Displaying the car’s rated fuel economy, these numbers can make or break a car buyer’s decision. Ever wonder how those numbers are determined? Read on.
When a car is released, the manufacturer provides its own fuel economy numbers. These are tested in-house and can vary from manufacturer to manufacturer. Many drivers don’t get the same numbers that the manufacturer says they should. It’s the government’s job to set them straight. However, due to the high number of cars released, only about 15% of the vehicles are actually tested.
The Environmental Protection Agency (EPA) tests cars so that as a buyer, you can have accurate expectations of what that car can achieve. The tests are designed to simulate different real world driving conditions. A car will usually step onto a dynamometer, (sometimes called a rolling road) where the car’s drive wheels are moving, but the rest of the car isn’t. From here the tester will go through a schedule of driving that mimics different driving conditions. For city driving, the tester will take the car through the routine of being stuck in stop and go traffic. The city test covers a distance of 11.04 miles at an average speed of just 21.2 mph.
Another test is done, this time simulating the highway driving experience. The car is brought to a much higher engine speed and kept there for the majority of the test. This test covers a distance of 10.26 miles and the average speed is 48.3 mph. This is important because fuel economy can change drastically depending on how you’re driving. A car being driven in the city is subjected to stop and go traffic, or shorter commutes, where the engine is colder. A car that spends more time on the highway will be warmed up, and will be less prone to sudden acceleration. It’s important to note the distance of the highway test, is just 10.26 miles long, something many drivers would feel isn’t long enough. This is a significant reason why real-world fuel economy numbers don’t match the EPA digits.
A deviation from these tested methods can result in very different fuel economy numbers. According to fueleconomy.gov, changing your driving habits can result in a 33% change in your fuel economy numbers. Starting in 2008, the EPA began doing more testing to get more detailed information to car buyers. Tests are now conducted to include factors like driving in colder weather, using the air conditioner, and high-speed accelerating and braking. As a result, modern EPA ratings are closer than they used to be.
Recently, new additions to the EPA sticker label have been made, including a QR code – something tech-savvy buyers may have noticed. By using a barcode reader app on your phone, the QR code will direct you to the mobile version of www.fueleconomy.gov. From there you can read what the EPA numbers are on the car, personalize them to your driving conditions, and see what other owners of the car are reporting. That’s all pretty handy stuff to have with you when you’re shopping for a new car.

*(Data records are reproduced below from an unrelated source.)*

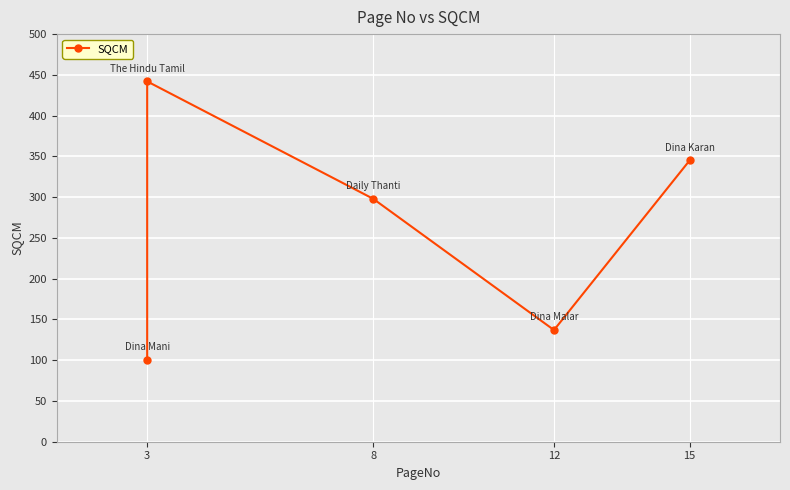

What is the greatest value displayed?

442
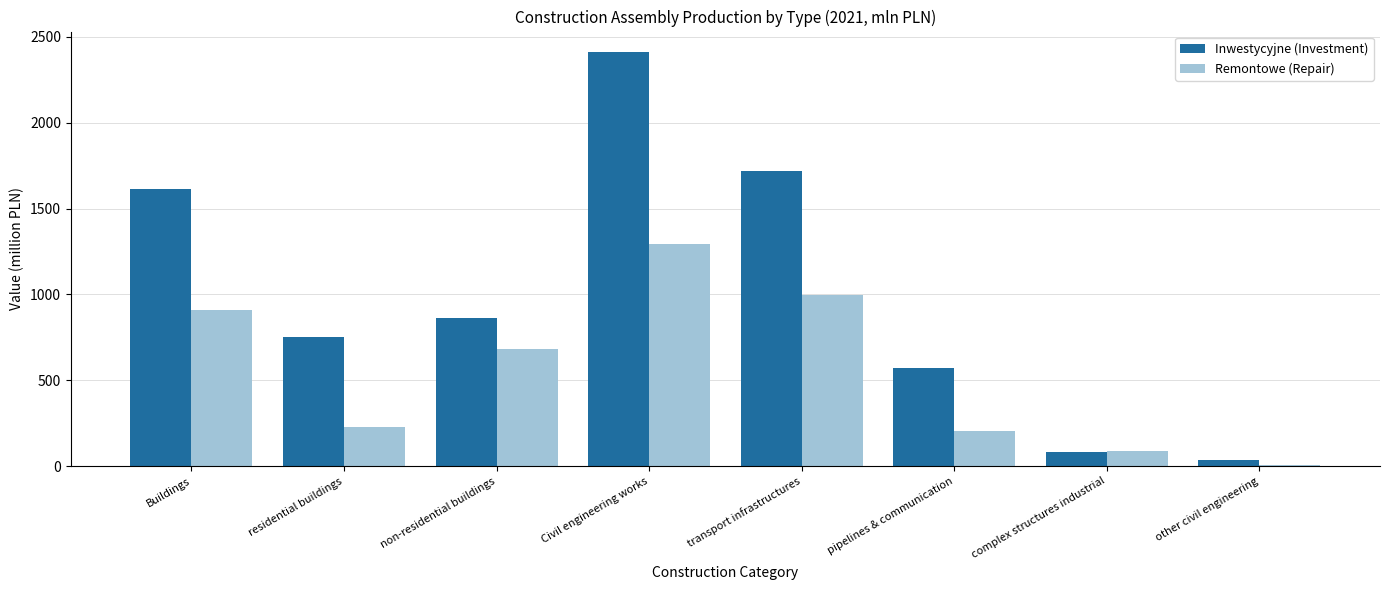

Reading left to right, extract all data points from this chart.

Inwestycyjne (Investment): Buildings=1614.0	residential buildings=751.9	non-residential buildings=862.2	Civil engineering works=2410.7	transport infrastructures=1720.3	pipelines & communication=568.9	complex structures industrial=84.1	other civil engineering=37.4
Remontowe (Repair): Buildings=906.8	residential buildings=225.2	non-residential buildings=681.6	Civil engineering works=1294.1	transport infrastructures=998.1	pipelines & communication=204.7	complex structures industrial=87.2	other civil engineering=4.1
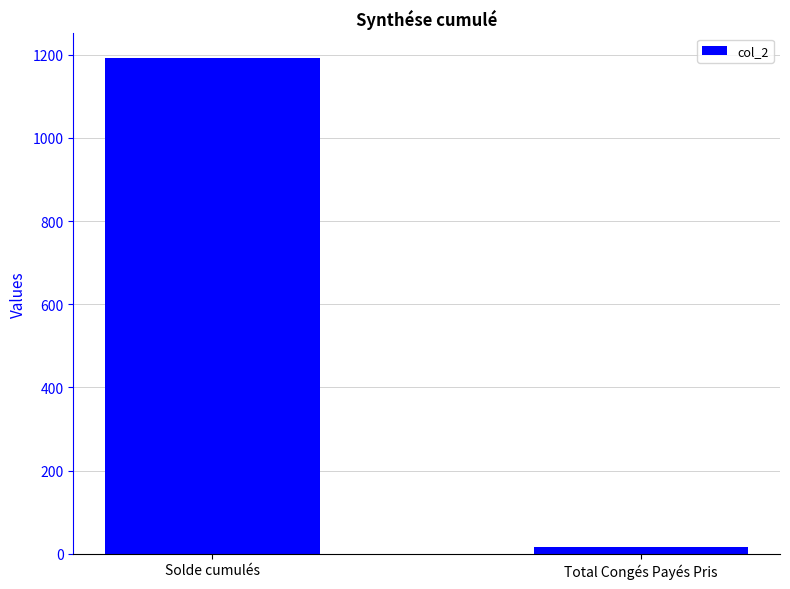

Is it true that the value at Total Congés Payés Pris is 15.5?

True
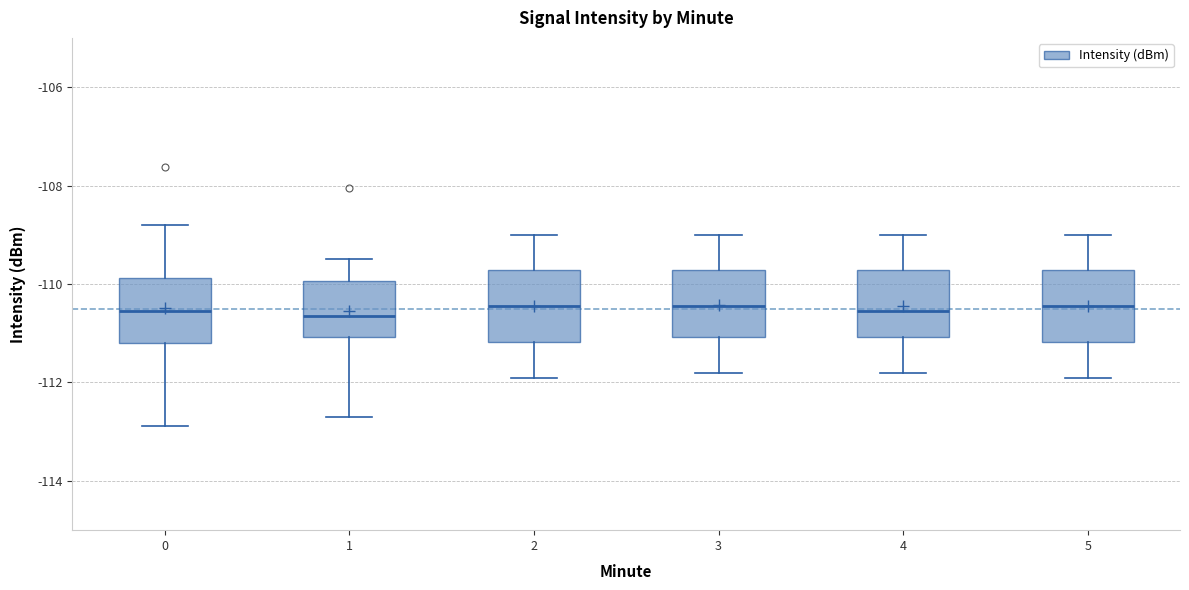

Where does the lower whisker of the box at x = 1 end on the y-axis? The values are not printed on the chart, so give them approximately, as read against the axis.

-112.6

“It’s important to compare vehicles. Get the right information,” says Bo Saulsbury, of fueleconomy.gov. “Saving one mile per gallon is key and can save you lots of money over the length of a year.” Saulbury points out that “No two people drive alike, which is why this information is great.” Being able to see different numbers from different owners certainly is an easy way to see whether the EPA numbers are telling the whole story.”
In the hunt to find the best fuel economy, this new mobile site is a powerful tool. Additionally, users who aren’t interested in buying a new car right now can use the site to help out to-be car buyers. By using the sites “Your MPG” section, users can track their own mileage and fuel costs, and upload that information to the site’s database.
As mentioned, the EPA doesn’t get to test every single new vehicle on the market, so be sure to check out the various resources available to you when looking for a new car, especially the numbers provided by fueleconomy.gov. Fuel economy numbers can vary wildly based on how and where you drive.